◆ Exercise: Below are several records. Retype exactly those lines running from the one with "ఇప్పుడు Corona ఒక" through the one with "పట్టించుకోక పోవడం వల్ల", end lines included, and no others.
━━━━━ Data ━━━━━
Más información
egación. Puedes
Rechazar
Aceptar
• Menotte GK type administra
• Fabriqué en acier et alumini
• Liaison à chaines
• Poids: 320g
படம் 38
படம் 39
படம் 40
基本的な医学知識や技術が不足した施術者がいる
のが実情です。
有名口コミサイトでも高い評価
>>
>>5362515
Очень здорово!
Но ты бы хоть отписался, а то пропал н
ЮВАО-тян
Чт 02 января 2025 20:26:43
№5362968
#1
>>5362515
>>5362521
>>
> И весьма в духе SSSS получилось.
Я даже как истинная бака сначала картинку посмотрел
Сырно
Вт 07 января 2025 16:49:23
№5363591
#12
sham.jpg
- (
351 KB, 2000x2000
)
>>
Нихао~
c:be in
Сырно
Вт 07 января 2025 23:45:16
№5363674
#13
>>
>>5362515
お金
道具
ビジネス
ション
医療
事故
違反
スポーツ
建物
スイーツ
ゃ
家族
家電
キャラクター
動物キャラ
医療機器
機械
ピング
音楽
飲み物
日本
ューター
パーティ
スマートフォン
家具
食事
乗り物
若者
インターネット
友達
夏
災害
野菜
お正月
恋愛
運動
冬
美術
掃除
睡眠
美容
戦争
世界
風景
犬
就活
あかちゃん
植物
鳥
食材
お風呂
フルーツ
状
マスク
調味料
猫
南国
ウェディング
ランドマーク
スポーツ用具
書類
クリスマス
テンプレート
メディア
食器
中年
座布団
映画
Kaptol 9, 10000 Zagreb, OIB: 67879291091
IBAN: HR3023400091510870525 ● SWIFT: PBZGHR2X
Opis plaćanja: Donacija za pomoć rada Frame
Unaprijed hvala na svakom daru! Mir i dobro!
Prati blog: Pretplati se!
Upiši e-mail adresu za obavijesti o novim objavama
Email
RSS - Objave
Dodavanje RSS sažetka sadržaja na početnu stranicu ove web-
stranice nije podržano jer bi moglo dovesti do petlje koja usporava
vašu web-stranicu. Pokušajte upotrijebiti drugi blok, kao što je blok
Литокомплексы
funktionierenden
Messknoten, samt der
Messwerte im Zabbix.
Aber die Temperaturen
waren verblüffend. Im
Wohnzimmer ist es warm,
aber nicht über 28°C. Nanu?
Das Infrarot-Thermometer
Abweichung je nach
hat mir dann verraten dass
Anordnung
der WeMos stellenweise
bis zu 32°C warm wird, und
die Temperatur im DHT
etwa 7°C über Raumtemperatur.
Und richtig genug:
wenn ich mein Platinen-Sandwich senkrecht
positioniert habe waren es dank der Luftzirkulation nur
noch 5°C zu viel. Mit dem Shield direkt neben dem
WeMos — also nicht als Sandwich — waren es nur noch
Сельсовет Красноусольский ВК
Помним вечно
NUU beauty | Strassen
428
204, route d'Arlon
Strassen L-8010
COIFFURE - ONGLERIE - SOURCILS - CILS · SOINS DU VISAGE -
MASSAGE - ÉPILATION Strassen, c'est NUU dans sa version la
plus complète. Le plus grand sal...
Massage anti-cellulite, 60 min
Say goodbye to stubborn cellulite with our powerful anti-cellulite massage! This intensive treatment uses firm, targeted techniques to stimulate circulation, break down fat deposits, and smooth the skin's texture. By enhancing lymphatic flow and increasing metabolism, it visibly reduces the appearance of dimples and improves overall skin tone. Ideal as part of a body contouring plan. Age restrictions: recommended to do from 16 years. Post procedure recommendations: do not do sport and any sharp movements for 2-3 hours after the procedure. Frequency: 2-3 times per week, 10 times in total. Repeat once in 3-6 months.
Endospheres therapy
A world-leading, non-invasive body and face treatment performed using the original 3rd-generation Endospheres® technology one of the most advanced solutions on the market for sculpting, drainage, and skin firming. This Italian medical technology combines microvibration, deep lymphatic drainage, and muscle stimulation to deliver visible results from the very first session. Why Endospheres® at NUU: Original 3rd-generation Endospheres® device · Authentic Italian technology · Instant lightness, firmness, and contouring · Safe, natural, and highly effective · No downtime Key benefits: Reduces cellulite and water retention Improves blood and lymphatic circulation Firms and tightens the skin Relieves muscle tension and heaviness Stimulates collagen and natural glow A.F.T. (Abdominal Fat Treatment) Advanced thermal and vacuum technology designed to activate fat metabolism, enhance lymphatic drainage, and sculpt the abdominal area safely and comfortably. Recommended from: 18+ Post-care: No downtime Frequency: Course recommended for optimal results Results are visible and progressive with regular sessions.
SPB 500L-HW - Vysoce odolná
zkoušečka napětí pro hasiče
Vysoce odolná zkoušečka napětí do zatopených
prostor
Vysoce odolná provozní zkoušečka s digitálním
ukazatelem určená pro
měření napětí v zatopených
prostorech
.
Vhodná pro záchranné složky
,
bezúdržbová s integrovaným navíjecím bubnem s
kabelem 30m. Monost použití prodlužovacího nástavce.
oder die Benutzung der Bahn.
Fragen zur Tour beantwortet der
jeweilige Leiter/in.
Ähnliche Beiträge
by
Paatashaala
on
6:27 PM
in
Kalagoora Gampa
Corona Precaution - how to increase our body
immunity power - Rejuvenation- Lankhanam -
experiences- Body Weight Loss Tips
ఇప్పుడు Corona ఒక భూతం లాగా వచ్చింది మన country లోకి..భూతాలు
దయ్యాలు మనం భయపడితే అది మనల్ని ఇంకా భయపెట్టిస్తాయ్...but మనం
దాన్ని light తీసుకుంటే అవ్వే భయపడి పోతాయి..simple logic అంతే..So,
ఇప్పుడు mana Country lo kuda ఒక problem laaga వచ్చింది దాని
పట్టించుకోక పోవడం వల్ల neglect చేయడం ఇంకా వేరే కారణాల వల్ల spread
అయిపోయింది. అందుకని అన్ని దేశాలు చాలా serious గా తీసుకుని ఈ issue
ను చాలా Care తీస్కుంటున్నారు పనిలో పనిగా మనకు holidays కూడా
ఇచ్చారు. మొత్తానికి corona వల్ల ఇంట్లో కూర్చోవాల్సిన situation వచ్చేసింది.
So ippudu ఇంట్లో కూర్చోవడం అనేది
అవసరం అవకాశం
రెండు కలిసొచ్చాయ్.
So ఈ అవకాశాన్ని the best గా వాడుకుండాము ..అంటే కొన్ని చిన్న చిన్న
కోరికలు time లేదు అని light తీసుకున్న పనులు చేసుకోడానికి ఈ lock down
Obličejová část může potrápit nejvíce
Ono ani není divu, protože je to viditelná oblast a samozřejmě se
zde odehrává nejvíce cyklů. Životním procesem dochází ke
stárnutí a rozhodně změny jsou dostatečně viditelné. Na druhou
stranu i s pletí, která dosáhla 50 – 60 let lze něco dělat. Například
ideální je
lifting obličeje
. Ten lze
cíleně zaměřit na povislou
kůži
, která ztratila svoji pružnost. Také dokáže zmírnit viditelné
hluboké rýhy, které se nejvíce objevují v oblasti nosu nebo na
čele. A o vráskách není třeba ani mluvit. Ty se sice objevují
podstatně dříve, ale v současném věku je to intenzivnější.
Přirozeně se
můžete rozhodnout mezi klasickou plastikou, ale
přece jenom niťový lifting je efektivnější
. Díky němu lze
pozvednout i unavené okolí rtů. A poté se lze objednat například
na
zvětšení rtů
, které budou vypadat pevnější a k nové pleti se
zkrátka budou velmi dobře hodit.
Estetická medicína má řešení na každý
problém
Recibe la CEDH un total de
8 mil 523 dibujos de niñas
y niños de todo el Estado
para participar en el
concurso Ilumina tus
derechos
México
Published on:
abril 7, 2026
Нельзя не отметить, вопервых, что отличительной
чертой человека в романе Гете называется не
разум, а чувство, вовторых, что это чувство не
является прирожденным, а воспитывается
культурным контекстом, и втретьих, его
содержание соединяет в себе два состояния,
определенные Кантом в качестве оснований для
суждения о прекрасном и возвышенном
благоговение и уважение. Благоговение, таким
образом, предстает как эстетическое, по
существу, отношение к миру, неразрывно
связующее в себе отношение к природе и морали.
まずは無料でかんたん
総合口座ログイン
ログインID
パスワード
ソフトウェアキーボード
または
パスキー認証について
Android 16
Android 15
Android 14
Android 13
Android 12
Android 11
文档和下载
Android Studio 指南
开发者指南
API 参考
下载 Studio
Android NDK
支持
━━━━━
◆ Task response:
ఇప్పుడు Corona ఒక భూతం లాగా వచ్చింది మన country లోకి..భూతాలు
దయ్యాలు మనం భయపడితే అది మనల్ని ఇంకా భయపెట్టిస్తాయ్...but మనం
దాన్ని light తీసుకుంటే అవ్వే భయపడి పోతాయి..simple logic అంతే..So,
ఇప్పుడు mana Country lo kuda ఒక problem laaga వచ్చింది దాని
పట్టించుకోక పోవడం వల్ల neglect చేయడం ఇంకా వేరే కారణాల వల్ల spread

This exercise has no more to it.